Some programs may reimburse parents for transporting children or for arranging for others to transport their children. Check with your local programs for more information.
First talk to the child’s teacher. Remember, young children learn many different skills at different times. If the issue is not resolved, schedule a conference with the building level administrator, which might include the pre-K teacher and/or supervisor. If concerns persist, a referral to your local school for an evaluation of your child may be recommended. Call your local elementary school, or the special education department in the school system in which you live to make a referral.
Behaviors that are interfering with a child’s learning, or the learning of others need to be addressed. There are many ways to support children who have difficult behavior. Individual programs may have specific rules to address this issue. The preschool program and the family should work together to collect data to identify the cause of the behavior, and to develop a plan for changing the behavior. Behavior plans should be developed on the principals of research based positive behavioral supports, with an understanding that negative behaviors must be replaced by appropriate positive behaviors. It is important to teach appropriate positive behaviors and to reinforce and reward the child for using those behaviors. Positive supports and consequences are determined on an individual basis. It is important for everyone to follow the agreed upon plan consistently for a period of time before evaluating the effectiveness of the plan, usually for two to three weeks. Children’s behaviors usually get worse instead of better right after a plan is put into place, as the child is often trying to “test” or get around the plan. Under certain circumstances the Individuals with Disabilities Education Act (IDEA) requires a Functional Behavior Assessment (FBA) and the implementation of a behavior intervention plan (BIP). Any preschool child with a disability and an Individual Education Plan (IEP) that addresses behavior must have that plan followed.
Tennessee’s Voluntary Pre-K
Participation in the TN VPK program is voluntary. Parents can withdraw their child at any time. The TN VPK programs cannot dismiss a child due to inappropriate behavior without submitting documentation of the attempted behavioral interventions to the Tennessee Department of Education, Office of Early Learning.

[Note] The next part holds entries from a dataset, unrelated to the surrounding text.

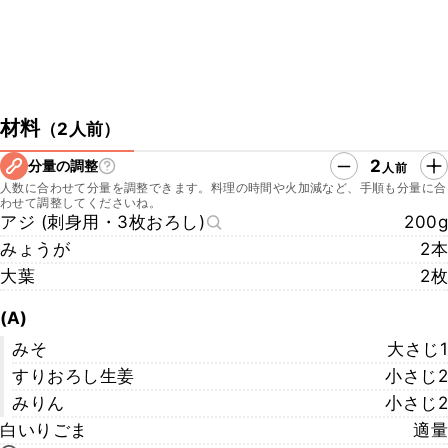
材料
（
2人前
）
2
分量の調整
人前
人数に合わせて分量を調整できます。料理の時間や火加減など、手順も分量に合
わせて調整してくださいね。
アジ (刺身用・3枚おろし)
200g
みょうが
2本
大葉
2枚
(A)
みそ
大さじ1
すりおろし生姜
小さじ2
みりん
小さじ2
白いりごま
適量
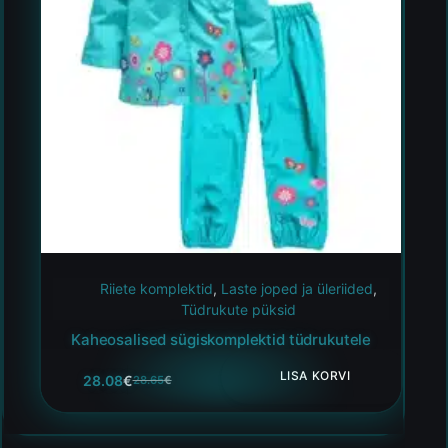
Riiete komplektid
,
Laste joped ja üleriided
,
Tüdrukute püksid
Kaheosalised sügiskomplektid tüdrukutele
LISA KORVI
28.08
€
28.65
€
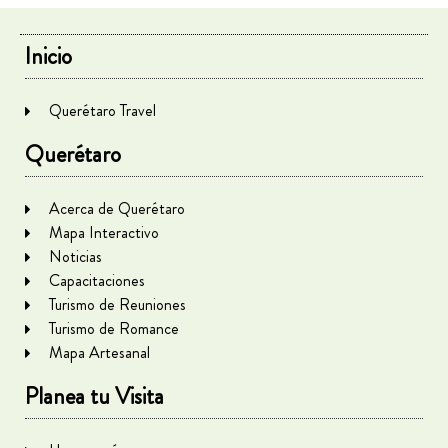
Inicio
Querétaro Travel
Querétaro
Acerca de Querétaro
Mapa Interactivo
Noticias
Capacitaciones
Turismo de Reuniones
Turismo de Romance
Mapa Artesanal
Planea tu Visita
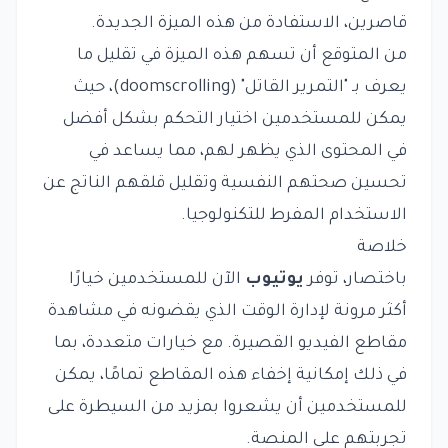
قاصرين، الاستفادة من هذه الميزة الجديدة.
من المتوقع أن تسهم هذه الميزة في تقليل ما
يعرف بـ "التمرير القاتل" (doomscrolling)، حيث
يمكن للمستخدمين اختيار التحكم بشكل أفضل
في المحتوى الذي يظهر لهم، مما يساعد في
تحسين صحتهم النفسية وتقليل قلقهم الناتج عن
الاستخدام المفرط للتكنولوجيا.
خلاصة
باختصار، توفر
يوتيوب
الآن للمستخدمين خيارًا
أكثر مرونة لإدارة الوقت الذي يقضونه في مشاهدة
مقاطع الفيديو القصيرة. مع خيارات متعددة، بما
في ذلك إمكانية إخفاء هذه المقاطع تمامًا، يمكن
للمستخدمين أن يشعروا بمزيد من السيطرة على
تجربتهم على المنصة.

Children with Individual Education Plans (IEP’s), being served by the TN VPK may not be dismissed; however, the IEP Team may convene to discuss a change to provide a more appropriate program or services.
Parents may withdraw a Head Start child at any time. Local programs may only dismiss children under dire circumstances which are documented and monitored.
Participation in special education services is voluntary, parents may withdraw their children at any time. School systems may not dismiss children but an IEP team can convene to discuss a change to provide a more appropriate program or services. Any suspensions or expulsions of preschool children with disabilities in special education programs must follow IDEA regulations.
Although local programs may have entrance requirements suggesting that children must be potty trained to be enrolled in a program, children may not be denied enrollment if they are not potty trained due to a disability. Tennessee’s Voluntary Pre-K Program does not require children to be potty trained prior to entrance. It is important for all involved to work together to provide an appropriate area that provides privacy for the child being changed and to maintain appropriate adult child ratios during the diapering process. Staff should be trained regarding Universal Precautions to protect them and the child from infection and disease associated with improper changing and disposal of diapers.